(Electronic design automation data)
_ _ _
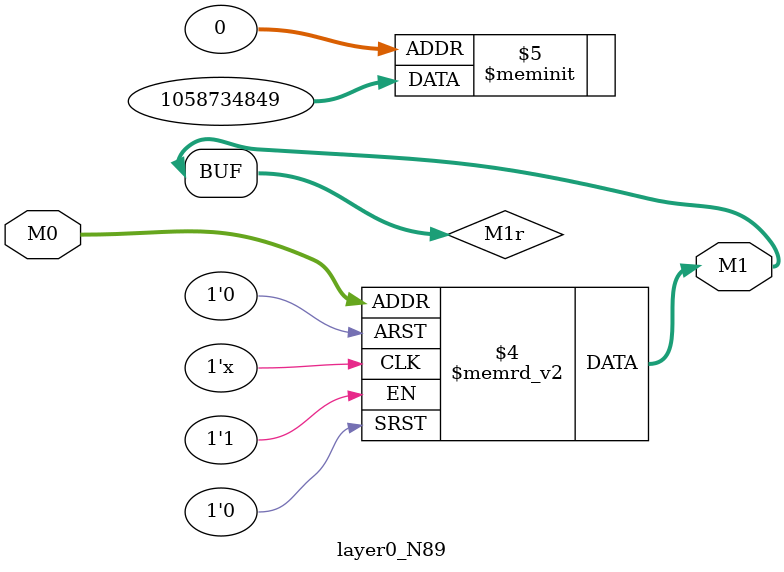
<source format=v>
module layer0_N89 ( input [3:0] M0, output [1:0] M1 );

	(*rom_style = "distributed" *) reg [1:0] M1r;
	assign M1 = M1r;
	always @ (M0) begin
		case (M0)
			4'b0000: M1r = 2'b01;
			4'b1000: M1r = 2'b11;
			4'b0100: M1r = 2'b11;
			4'b1100: M1r = 2'b11;
			4'b0010: M1r = 2'b00;
			4'b1010: M1r = 2'b01;
			4'b0110: M1r = 2'b00;
			4'b1110: M1r = 2'b11;
			4'b0001: M1r = 2'b00;
			4'b1001: M1r = 2'b10;
			4'b0101: M1r = 2'b00;
			4'b1101: M1r = 2'b11;
			4'b0011: M1r = 2'b00;
			4'b1011: M1r = 2'b00;
			4'b0111: M1r = 2'b00;
			4'b1111: M1r = 2'b00;

		endcase
	end
endmodule

</source>
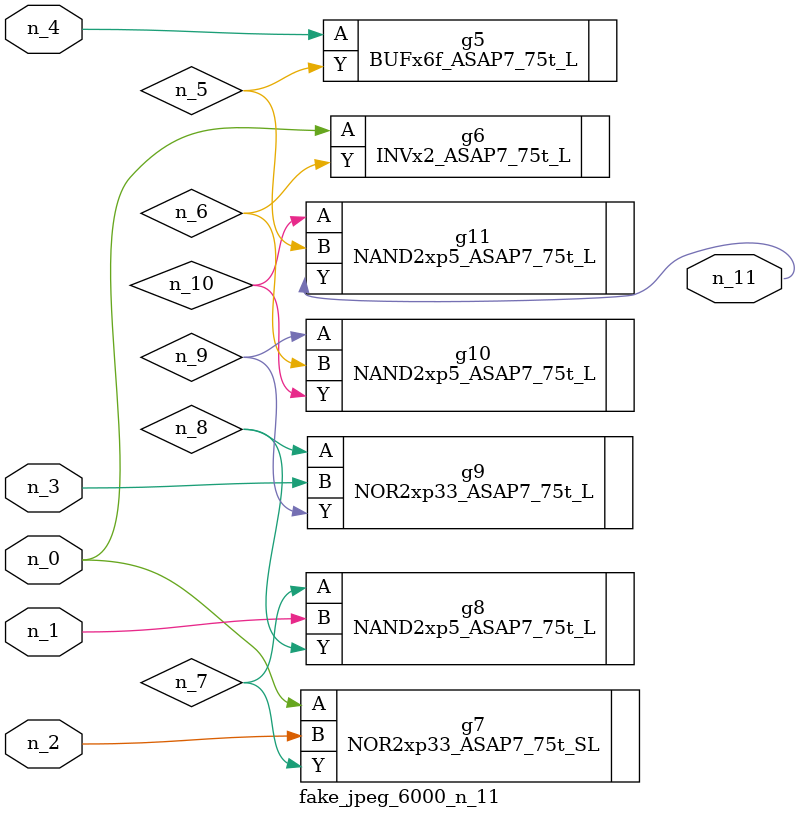
<source format=v>
module fake_jpeg_6000_n_11 (n_3, n_2, n_1, n_0, n_4, n_11);

input n_3;
input n_2;
input n_1;
input n_0;
input n_4;

output n_11;

wire n_10;
wire n_8;
wire n_9;
wire n_6;
wire n_5;
wire n_7;

BUFx6f_ASAP7_75t_L g5 ( 
.A(n_4),
.Y(n_5)
);

INVx2_ASAP7_75t_L g6 ( 
.A(n_0),
.Y(n_6)
);

NOR2xp33_ASAP7_75t_SL g7 ( 
.A(n_0),
.B(n_2),
.Y(n_7)
);

NAND2xp5_ASAP7_75t_L g8 ( 
.A(n_7),
.B(n_1),
.Y(n_8)
);

NOR2xp33_ASAP7_75t_L g9 ( 
.A(n_8),
.B(n_3),
.Y(n_9)
);

NAND2xp5_ASAP7_75t_L g10 ( 
.A(n_9),
.B(n_6),
.Y(n_10)
);

NAND2xp5_ASAP7_75t_L g11 ( 
.A(n_10),
.B(n_5),
.Y(n_11)
);


endmodule
</source>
_ _ _
DIRECTIVE ->
Leave the images aside and return the records above exactly as written.

EXPECTED ANSWER ->
<source format=v>
module layer0_N89 ( input [3:0] M0, output [1:0] M1 );

	(*rom_style = "distributed" *) reg [1:0] M1r;
	assign M1 = M1r;
	always @ (M0) begin
		case (M0)
			4'b0000: M1r = 2'b01;
			4'b1000: M1r = 2'b11;
			4'b0100: M1r = 2'b11;
			4'b1100: M1r = 2'b11;
			4'b0010: M1r = 2'b00;
			4'b1010: M1r = 2'b01;
			4'b0110: M1r = 2'b00;
			4'b1110: M1r = 2'b11;
			4'b0001: M1r = 2'b00;
			4'b1001: M1r = 2'b10;
			4'b0101: M1r = 2'b00;
			4'b1101: M1r = 2'b11;
			4'b0011: M1r = 2'b00;
			4'b1011: M1r = 2'b00;
			4'b0111: M1r = 2'b00;
			4'b1111: M1r = 2'b00;

		endcase
	end
endmodule

</source>
<source format=v>
module fake_jpeg_6000_n_11 (n_3, n_2, n_1, n_0, n_4, n_11);

input n_3;
input n_2;
input n_1;
input n_0;
input n_4;

output n_11;

wire n_10;
wire n_8;
wire n_9;
wire n_6;
wire n_5;
wire n_7;

BUFx6f_ASAP7_75t_L g5 ( 
.A(n_4),
.Y(n_5)
);

INVx2_ASAP7_75t_L g6 ( 
.A(n_0),
.Y(n_6)
);

NOR2xp33_ASAP7_75t_SL g7 ( 
.A(n_0),
.B(n_2),
.Y(n_7)
);

NAND2xp5_ASAP7_75t_L g8 ( 
.A(n_7),
.B(n_1),
.Y(n_8)
);

NOR2xp33_ASAP7_75t_L g9 ( 
.A(n_8),
.B(n_3),
.Y(n_9)
);

NAND2xp5_ASAP7_75t_L g10 ( 
.A(n_9),
.B(n_6),
.Y(n_10)
);

NAND2xp5_ASAP7_75t_L g11 ( 
.A(n_10),
.B(n_5),
.Y(n_11)
);


endmodule
</source>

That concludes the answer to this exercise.